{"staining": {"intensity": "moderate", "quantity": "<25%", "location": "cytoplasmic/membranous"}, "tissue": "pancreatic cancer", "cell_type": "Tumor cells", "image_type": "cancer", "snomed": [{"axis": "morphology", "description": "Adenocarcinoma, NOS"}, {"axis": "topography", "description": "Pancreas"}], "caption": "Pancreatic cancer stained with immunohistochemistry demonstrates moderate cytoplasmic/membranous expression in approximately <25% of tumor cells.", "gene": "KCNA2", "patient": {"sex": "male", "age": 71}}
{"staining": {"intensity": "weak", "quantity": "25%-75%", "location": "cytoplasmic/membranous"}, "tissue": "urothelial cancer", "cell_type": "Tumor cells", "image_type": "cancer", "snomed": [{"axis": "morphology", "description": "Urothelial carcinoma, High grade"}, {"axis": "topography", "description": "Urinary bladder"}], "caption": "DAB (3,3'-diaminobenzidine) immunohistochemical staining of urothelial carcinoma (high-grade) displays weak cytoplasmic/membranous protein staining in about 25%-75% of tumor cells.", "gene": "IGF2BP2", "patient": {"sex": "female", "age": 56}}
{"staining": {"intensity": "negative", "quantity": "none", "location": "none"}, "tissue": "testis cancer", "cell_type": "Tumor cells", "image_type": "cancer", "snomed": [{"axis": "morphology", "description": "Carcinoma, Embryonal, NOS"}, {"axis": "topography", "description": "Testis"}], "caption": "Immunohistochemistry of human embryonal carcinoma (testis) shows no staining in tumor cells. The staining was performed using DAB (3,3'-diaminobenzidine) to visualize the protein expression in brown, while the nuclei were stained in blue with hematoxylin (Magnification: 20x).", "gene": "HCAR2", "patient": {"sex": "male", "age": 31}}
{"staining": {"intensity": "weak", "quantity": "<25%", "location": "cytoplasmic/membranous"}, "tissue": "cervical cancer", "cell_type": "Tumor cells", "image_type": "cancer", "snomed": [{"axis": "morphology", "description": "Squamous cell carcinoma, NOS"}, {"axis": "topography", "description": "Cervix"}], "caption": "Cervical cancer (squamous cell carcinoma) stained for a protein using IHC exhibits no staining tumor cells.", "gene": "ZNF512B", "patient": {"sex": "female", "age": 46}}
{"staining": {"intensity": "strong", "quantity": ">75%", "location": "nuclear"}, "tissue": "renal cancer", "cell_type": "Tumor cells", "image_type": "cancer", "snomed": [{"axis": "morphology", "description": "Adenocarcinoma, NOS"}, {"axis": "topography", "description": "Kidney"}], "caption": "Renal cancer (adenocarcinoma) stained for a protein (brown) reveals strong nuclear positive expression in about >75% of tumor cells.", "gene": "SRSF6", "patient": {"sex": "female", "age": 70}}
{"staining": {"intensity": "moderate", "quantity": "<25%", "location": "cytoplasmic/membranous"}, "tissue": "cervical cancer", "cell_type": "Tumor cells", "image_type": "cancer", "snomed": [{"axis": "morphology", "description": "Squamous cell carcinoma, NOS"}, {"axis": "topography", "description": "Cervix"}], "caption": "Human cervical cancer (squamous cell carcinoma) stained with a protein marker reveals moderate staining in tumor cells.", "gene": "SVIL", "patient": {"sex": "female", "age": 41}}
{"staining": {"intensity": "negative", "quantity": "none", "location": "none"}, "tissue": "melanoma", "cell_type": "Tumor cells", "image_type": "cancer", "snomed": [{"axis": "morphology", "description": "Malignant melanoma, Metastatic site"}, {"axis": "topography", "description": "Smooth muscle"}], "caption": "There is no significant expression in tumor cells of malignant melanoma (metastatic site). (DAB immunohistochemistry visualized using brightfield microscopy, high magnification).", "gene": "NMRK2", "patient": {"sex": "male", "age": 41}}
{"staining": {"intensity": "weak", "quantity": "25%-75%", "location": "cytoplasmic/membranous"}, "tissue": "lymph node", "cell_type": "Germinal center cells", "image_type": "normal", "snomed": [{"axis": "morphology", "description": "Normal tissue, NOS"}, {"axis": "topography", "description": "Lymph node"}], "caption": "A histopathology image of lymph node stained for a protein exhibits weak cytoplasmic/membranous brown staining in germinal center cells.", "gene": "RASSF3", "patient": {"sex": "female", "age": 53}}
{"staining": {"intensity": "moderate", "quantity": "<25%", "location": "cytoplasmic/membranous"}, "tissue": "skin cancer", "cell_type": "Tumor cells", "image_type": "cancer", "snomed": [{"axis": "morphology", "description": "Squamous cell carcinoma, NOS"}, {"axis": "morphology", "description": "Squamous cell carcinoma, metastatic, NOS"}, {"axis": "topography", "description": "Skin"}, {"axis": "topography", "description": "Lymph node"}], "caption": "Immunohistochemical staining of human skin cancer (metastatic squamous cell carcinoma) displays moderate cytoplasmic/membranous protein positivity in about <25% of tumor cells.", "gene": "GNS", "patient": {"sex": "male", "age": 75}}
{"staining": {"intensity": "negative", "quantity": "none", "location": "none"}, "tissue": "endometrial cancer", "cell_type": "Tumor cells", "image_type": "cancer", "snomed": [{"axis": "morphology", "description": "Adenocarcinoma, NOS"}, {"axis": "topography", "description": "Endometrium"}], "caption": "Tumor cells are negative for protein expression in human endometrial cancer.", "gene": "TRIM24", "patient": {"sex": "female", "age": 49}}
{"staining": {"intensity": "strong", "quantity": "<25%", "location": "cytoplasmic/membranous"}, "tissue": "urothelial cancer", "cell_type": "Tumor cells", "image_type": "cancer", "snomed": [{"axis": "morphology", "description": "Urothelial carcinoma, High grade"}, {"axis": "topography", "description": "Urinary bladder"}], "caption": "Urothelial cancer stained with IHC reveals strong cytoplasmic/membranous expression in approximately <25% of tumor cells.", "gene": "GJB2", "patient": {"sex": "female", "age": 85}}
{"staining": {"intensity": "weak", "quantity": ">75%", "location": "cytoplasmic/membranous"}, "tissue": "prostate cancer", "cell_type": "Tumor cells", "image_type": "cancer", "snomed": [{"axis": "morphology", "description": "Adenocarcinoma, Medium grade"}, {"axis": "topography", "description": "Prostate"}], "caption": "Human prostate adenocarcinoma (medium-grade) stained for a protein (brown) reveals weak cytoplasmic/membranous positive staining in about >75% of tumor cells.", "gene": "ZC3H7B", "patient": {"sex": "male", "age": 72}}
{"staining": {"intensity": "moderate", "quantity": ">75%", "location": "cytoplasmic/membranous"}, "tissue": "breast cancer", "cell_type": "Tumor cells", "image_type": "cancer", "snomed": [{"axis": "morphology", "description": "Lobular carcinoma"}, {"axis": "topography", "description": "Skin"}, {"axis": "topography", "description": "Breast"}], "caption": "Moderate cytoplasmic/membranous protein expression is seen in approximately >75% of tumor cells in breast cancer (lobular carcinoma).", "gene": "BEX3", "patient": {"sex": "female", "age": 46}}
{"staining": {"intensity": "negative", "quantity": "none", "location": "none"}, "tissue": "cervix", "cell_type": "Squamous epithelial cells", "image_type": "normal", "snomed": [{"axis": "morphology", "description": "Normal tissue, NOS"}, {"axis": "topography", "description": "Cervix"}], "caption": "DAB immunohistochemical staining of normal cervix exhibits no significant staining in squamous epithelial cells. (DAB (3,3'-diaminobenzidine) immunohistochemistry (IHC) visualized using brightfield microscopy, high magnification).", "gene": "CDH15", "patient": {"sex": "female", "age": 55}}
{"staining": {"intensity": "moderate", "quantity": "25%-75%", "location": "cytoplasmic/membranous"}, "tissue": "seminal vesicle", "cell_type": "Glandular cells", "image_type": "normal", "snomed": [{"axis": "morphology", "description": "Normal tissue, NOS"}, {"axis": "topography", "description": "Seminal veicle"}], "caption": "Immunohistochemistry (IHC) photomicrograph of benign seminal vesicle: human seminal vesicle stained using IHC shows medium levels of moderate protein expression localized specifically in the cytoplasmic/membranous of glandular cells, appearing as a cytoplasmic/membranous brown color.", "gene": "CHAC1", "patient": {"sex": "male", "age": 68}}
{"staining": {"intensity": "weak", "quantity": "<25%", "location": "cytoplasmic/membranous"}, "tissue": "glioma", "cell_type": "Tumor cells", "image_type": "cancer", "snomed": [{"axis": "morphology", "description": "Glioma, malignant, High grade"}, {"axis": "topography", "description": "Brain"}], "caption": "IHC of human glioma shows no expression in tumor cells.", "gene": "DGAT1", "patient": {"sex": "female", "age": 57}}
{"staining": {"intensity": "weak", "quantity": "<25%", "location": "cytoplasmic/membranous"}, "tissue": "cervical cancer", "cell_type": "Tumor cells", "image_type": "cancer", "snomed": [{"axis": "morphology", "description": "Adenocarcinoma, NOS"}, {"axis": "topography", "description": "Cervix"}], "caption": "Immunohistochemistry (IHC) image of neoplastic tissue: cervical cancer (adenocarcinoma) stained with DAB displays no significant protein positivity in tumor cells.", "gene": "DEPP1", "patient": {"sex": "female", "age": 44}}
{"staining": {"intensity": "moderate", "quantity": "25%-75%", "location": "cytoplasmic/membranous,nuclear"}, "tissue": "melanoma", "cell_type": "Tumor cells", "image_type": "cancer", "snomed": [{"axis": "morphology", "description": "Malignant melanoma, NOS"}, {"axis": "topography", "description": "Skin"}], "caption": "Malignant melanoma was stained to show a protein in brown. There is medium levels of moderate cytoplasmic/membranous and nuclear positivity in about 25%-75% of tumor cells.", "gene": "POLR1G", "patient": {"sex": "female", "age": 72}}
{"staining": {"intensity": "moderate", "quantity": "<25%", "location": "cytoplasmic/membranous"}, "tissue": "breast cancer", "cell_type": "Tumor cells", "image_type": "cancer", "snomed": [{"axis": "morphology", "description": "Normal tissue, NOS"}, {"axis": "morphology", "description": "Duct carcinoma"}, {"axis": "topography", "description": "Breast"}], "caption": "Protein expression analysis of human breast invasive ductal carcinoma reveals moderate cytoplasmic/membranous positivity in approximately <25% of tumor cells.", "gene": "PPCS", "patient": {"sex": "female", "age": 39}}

○ ○ ○ ○ ○ ○ ○

Task prompt: Only the lines of the data holding the string "Breast" are wanted; copy each of them.

Answer:
{"staining": {"intensity": "moderate", "quantity": ">75%", "location": "cytoplasmic/membranous"}, "tissue": "breast cancer", "cell_type": "Tumor cells", "image_type": "cancer", "snomed": [{"axis": "morphology", "description": "Lobular carcinoma"}, {"axis": "topography", "description": "Skin"}, {"axis": "topography", "description": "Breast"}], "caption": "Moderate cytoplasmic/membranous protein expression is seen in approximately >75% of tumor cells in breast cancer (lobular carcinoma).", "gene": "BEX3", "patient": {"sex": "female", "age": 46}}
{"staining": {"intensity": "moderate", "quantity": "<25%", "location": "cytoplasmic/membranous"}, "tissue": "breast cancer", "cell_type": "Tumor cells", "image_type": "cancer", "snomed": [{"axis": "morphology", "description": "Normal tissue, NOS"}, {"axis": "morphology", "description": "Duct carcinoma"}, {"axis": "topography", "description": "Breast"}], "caption": "Protein expression analysis of human breast invasive ductal carcinoma reveals moderate cytoplasmic/membranous positivity in approximately <25% of tumor cells.", "gene": "PPCS", "patient": {"sex": "female", "age": 39}}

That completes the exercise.